Some parents also want their children to grow up to be real men and real women, not simply employees (or entrepreneurs) and taxpayers. This is the only purpose of education—to teach us what to do with the half of our lifetime we do not spend on sleeping and working—and such an education inevitably entails a common culture based on books. Each family could make up its own curriculum, of course, if it lived in the wilderness and had no historical memory to preserve. We have come along too late in the world for that. To make sense of our own lives, we have to know who our people are, or were, and learn to think as they thought, even if we someday come to reject their conclusions.

There are no secrets to what constitutes a “good education” for an American: It is the Greek and Latin classics (preferably in the original), the Renaissance literatures of France and Italy, the best books written in Britain as well as our own provincial contributions to English literature.

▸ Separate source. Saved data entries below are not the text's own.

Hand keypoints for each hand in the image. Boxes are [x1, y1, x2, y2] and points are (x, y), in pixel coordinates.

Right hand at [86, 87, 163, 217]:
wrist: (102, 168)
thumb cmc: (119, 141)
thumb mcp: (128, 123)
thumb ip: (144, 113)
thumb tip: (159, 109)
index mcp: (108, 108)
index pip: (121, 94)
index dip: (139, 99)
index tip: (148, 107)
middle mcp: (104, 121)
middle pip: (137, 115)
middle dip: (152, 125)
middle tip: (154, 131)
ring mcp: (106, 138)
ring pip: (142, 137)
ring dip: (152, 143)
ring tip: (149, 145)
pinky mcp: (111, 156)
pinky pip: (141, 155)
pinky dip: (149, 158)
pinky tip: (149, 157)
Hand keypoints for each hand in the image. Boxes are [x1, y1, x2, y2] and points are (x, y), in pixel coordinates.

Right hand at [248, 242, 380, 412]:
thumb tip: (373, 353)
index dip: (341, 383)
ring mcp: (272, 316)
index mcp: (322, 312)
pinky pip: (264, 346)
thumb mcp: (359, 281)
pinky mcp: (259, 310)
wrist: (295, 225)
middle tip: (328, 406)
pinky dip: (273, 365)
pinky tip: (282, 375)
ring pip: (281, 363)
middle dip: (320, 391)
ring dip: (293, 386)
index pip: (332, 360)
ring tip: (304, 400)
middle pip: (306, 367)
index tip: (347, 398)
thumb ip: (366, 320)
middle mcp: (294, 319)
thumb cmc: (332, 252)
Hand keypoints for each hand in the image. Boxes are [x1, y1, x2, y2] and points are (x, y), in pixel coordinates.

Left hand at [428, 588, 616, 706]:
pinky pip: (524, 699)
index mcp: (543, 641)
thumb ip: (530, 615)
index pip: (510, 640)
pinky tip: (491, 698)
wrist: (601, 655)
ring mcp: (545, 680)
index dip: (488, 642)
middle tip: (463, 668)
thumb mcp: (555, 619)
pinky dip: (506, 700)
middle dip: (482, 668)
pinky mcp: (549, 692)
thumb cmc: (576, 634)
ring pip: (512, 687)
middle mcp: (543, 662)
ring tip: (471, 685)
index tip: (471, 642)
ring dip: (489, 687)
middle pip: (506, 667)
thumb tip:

There is a revival, of sorts, of the classics, not in the Ph.D. programs of major universities but in alternative colleges such as St. Thomas More in Ft. Worth. Calvinist academies like Douglas Wilson’s Logos School in Moscow, Idaho, and in some of the sunnier spots of the homeschool movement. At this point, these projects in classical renewal are so many straws in the wind, not enough, perhaps, to make a dozen bricks in Goshen. The Hebrews, we should remember, were bitter because an evil and repressive government that killed their children was denying them the straw they needed for making bricks. They had to find their own straw, and we have to find our own bits of learning to make the bricks and mortar of our selves. Our dream, ultimately, is their dream, that we and our children will someday be freed from bondage to worship God and save our inheritance.